### About this task
Reproduce the text in all of the material below word for word, leaving the pictures out of your answer.

### Data to use
· · ·

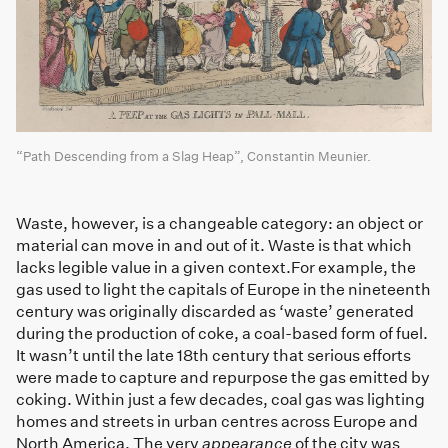
“Path Descending from a Slag Heap”, Constantin Meunier.
Waste, however, is a changeable category: an object or
material can move in and out of it. Waste is that which
lacks legible value in a given context.For example, the
gas used to light the capitals of Europe in the nineteenth
century was originally discarded as ‘waste’ generated
during the production of coke, a coal-based form of fuel.
It wasn’t until the late 18th century that serious efforts
were made to capture and repurpose the gas emitted by
coking. Within just a few decades, coal gas was lighting
homes and streets in urban centres across Europe and
North America. The very
appearance
of the city was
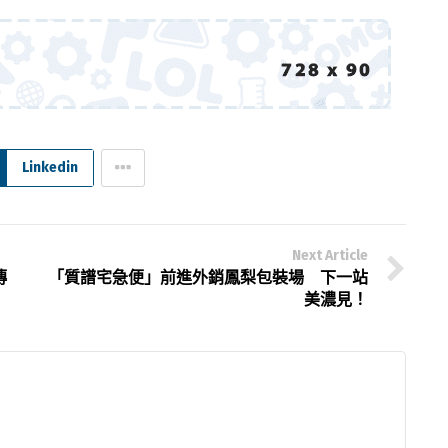
Linkedin
Next Article
傳
「質譜宅急便」前進外銷鳳梨包裝場 下一站
美濃見！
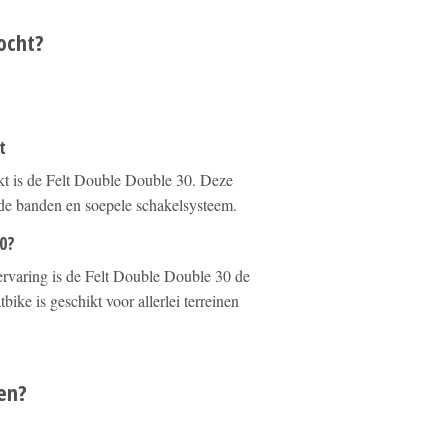
ocht?
t
kt is de Felt Double Double 30. Deze
ede banden en soepele schakelsysteem.
0?
jervaring is de Felt Double Double 30 de
bike is geschikt voor allerlei terreinen
en?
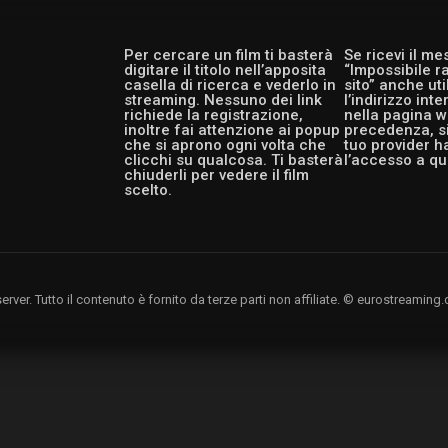
Per cercare un film ti basterà
Se ricevi il m
digitare il titolo nell’apposita
“Impossibile r
casella di ricerca e vederlo in
sito” anche ut
streaming. Nessuno dei link
l’indirizzo int
richiede la registrazione,
nella pagina w
inoltre fai attenzione ai popup
precedenza, si
che si aprono ogni volta che
tuo provider h
clicchi su qualcosa. Ti basterà
l’accesso a qu
chiuderli per vedere il film
scelto.
rver. Tutto il contenuto è fornito da terze parti non affiliate. © eurostreami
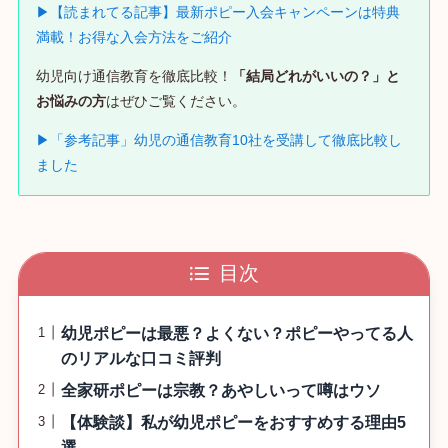
▶【読まれてる記事】最新ポピー入会キャンペーンは特典
満載！お得な入会方法をご紹介
幼児向け通信教育を徹底比較！
「結局どれがいいの？」と
お悩みの方
はぜひご覧ください。
▶「参考記事」幼児の通信教育10社を受講して徹底比較し
ました
目次
幼児ポピーは最悪？よくない？ポピーやってる人
のリアルな口コミ評判
全家研ポピーは宗教？あやしいって噂はウソ
【体験談】私が幼児ポピーをおすすめする理由5
選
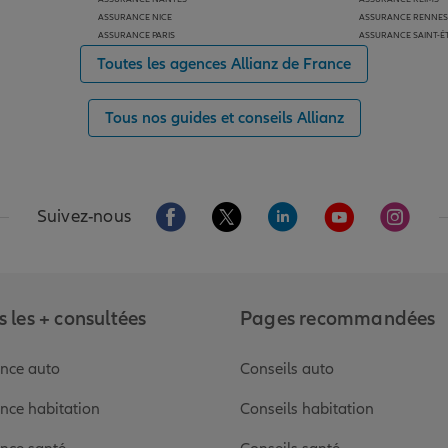
ASSURANCE NICE
ASSURANCE RENNES
ASSURANCE PARIS
ASSURANCE SAINT-É
Toutes les agences Allianz de France
Tous nos guides et conseils Allianz
Aller sur la page Facebook de Allianz
Aller sur la page Twitter de Alli
Aller sur la page Linked
Aller sur la pa
Aller s
Suivez-nous
 les + consultées
Pages recommandées
nce auto
Conseils auto
nce habitation
Conseils habitation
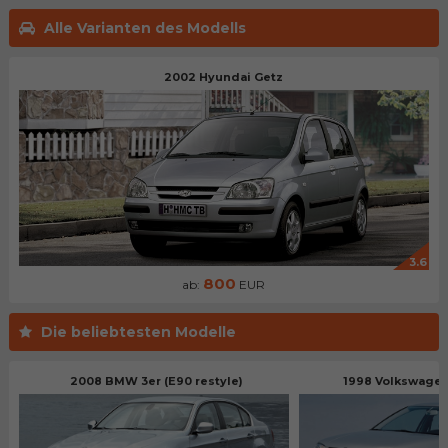
Alle Varianten des Modells
2002 Hyundai Getz
3.6
800
ab:
EUR
Die beliebtesten Modelle
2008 BMW 3er (E90 restyle)
1998 Volkswagen 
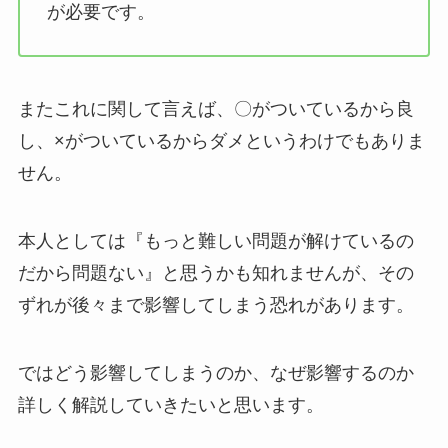
が必要です。
またこれに関して言えば、〇がついているから良
し、×がついているからダメというわけでもありま
せん。
本人としては『もっと難しい問題が解けているの
だから問題ない』と思うかも知れませんが、その
ずれが後々まで影響してしまう恐れがあります。
ではどう影響してしまうのか、なぜ影響するのか
詳しく解説していきたいと思います。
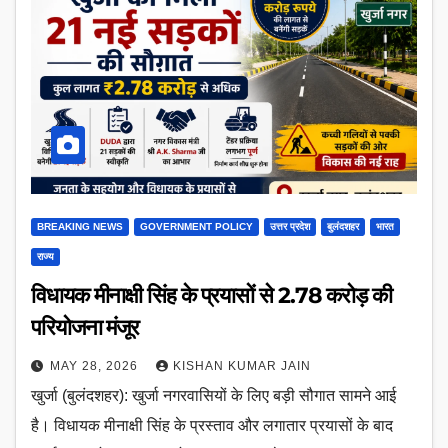
BREAKING NEWS
GOVERNMENT POLICY
उत्तर प्रदेश
बुलंदशहर
भारत
राज्य
विधायक मीनाक्षी सिंह के प्रयासों से 2.78 करोड़ की
परियोजना मंजूर
MAY 28, 2026
KISHAN KUMAR JAIN
खुर्जा (बुलंदशहर): खुर्जा नगरवासियों के लिए बड़ी सौगात सामने आई
है। विधायक मीनाक्षी सिंह के प्रस्ताव और लगातार प्रयासों के बाद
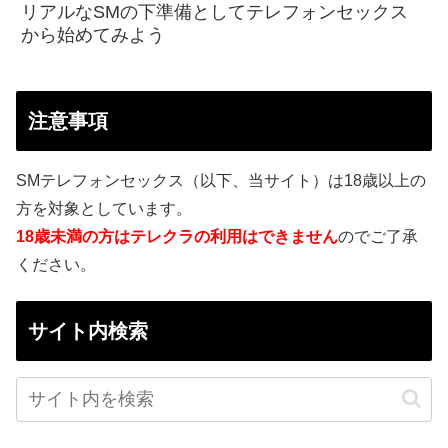
リアルなSMの下準備としてテレフォンセックス
から始めてみよう
注意事項
SMテレフォンセックス（以下、当サイト）は18歳以上の
方を対象としています。
18歳未満の方はテレクラの利用はできません
のでご了承
ください。
サイト内検索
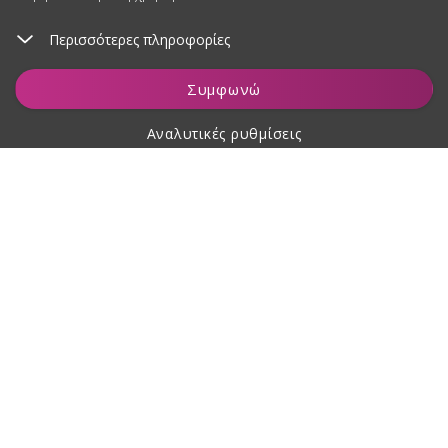
Περισσότερες πληροφορίες
Προσθήκη στο καλάθι
Συμφωνώ
Αναλυτικές ρυθμίσεις
Σχετικά με αγορές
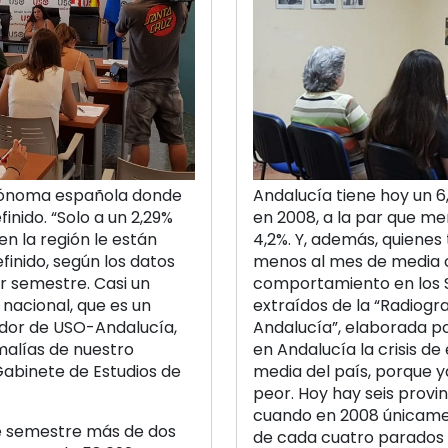
tónoma española donde
Andalucía tiene hoy un 6
inido. “Solo a un 2,29%
en 2008, a la par que m
n la región le están
4,2%. Y, además, quienes
finido, según los datos
menos al mes de media c
r semestre. Casi un
comportamiento en los Se
a nacional, que es un
extraídos de la “Radiogr
ador de USO-Andalucía,
Andalucía”, elaborada po
malías de nuestro
en Andalucía la crisis d
Gabinete de Estudios de
media del país, porque y
peor. Hoy hay seis provi
cuando en 2008 únicame
te semestre más de dos
de cada cuatro parados e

· · ·

### Answer to this task
“Path Descending from a Slag Heap”, Constantin Meunier.
Waste, however, is a changeable category: an object or
material can move in and out of it. Waste is that which
lacks legible value in a given context.For example, the
gas used to light the capitals of Europe in the nineteenth
century was originally discarded as ‘waste’ generated
during the production of coke, a coal-based form of fuel.
It wasn’t until the late 18th century that serious efforts
were made to capture and repurpose the gas emitted by
coking. Within just a few decades, coal gas was lighting
homes and streets in urban centres across Europe and
North America. The very
appearance
of the city was
Linkedin
Next Article
傳
「質譜宅急便」前進外銷鳳梨包裝場 下一站
美濃見！
ocht?
t
kt is de Felt Double Double 30. Deze
ede banden en soepele schakelsysteem.
0?
jervaring is de Felt Double Double 30 de
bike is geschikt voor allerlei terreinen
en?
Per cercare un film ti basterà
Se ricevi il m
digitare il titolo nell’apposita
“Impossibile r
casella di ricerca e vederlo in
sito” anche ut
streaming. Nessuno dei link
l’indirizzo int
richiede la registrazione,
nella pagina w
inoltre fai attenzione ai popup
precedenza, si
che si aprono ogni volta che
tuo provider h
clicchi su qualcosa. Ti basterà
l’accesso a qu
chiuderli per vedere il film
scelto.
rver. Tutto il contenuto è fornito da terze parti non affiliate. © eurostreami
▶【読まれてる記事】最新ポピー入会キャンペーンは特典
満載！お得な入会方法をご紹介
幼児向け通信教育を徹底比較！
「結局どれがいいの？」と
お悩みの方
はぜひご覧ください。
▶「参考記事」幼児の通信教育10社を受講して徹底比較し
ました
目次
幼児ポピーは最悪？よくない？ポピーやってる人
のリアルな口コミ評判
全家研ポピーは宗教？あやしいって噂はウソ
【体験談】私が幼児ポピーをおすすめする理由5
選
ASSURANCE NICE
ASSURANCE RENNES
ASSURANCE PARIS
ASSURANCE SAINT-É
Toutes les agences Allianz de France
Tous nos guides et conseils Allianz
Aller sur la page Facebook de Allianz
Aller sur la page Twitter de Alli
Aller sur la page Linked
Aller sur la pa
Aller s
Suivez-nous
 les + consultées
Pages recommandées
nce auto
Conseils auto
nce habitation
Conseils habitation
Alle Varianten des Modells
2002 Hyundai Getz
3.6
800
ab:
EUR
Die beliebtesten Modelle
2008 BMW 3er (E90 restyle)
1998 Volkswagen 
が必要です。
またこれに関して言えば、〇がついているから良
し、×がついているからダメというわけでもありま
せん。
本人としては『もっと難しい問題が解けているの
だから問題ない』と思うかも知れませんが、その
ずれが後々まで影響してしまう恐れがあります。
ではどう影響してしまうのか、なぜ影響するのか
詳しく解説していきたいと思います。
BREAKING NEWS
GOVERNMENT POLICY
उत्तर प्रदेश
बुलंदशहर
भारत
राज्य
विधायक मीनाक्षी सिंह के प्रयासों से 2.78 करोड़ की
परियोजना मंजूर
MAY 28, 2026
KISHAN KUMAR JAIN
खुर्जा (बुलंदशहर): खुर्जा नगरवासियों के लिए बड़ी सौगात सामने आई
है। विधायक मीनाक्षी सिंह के प्रस्ताव और लगातार प्रयासों के बाद
リアルなSMの下準備としてテレフォンセックス
から始めてみよう
注意事項
SMテレフォンセックス（以下、当サイト）は18歳以上の
方を対象としています。
18歳未満の方はテレクラの利用はできません
のでご了承
ください。
サイト内検索
Περισσότερες πληροφορίες
Προσθήκη στο καλάθι
Συμφωνώ
Αναλυτικές ρυθμίσεις
Σχετικά με αγορές
tónoma española donde
Andalucía tiene hoy un 6
inido. “Solo a un 2,29%
en 2008, a la par que m
n la región le están
4,2%. Y, además, quienes
finido, según los datos
menos al mes de media c
r semestre. Casi un
comportamiento en los Se
a nacional, que es un
extraídos de la “Radiogr
ador de USO-Andalucía,
Andalucía”, elaborada po
malías de nuestro
en Andalucía la crisis d
Gabinete de Estudios de
media del país, porque y
peor. Hoy hay seis provi
cuando en 2008 únicame
te semestre más de dos
de cada cuatro parados e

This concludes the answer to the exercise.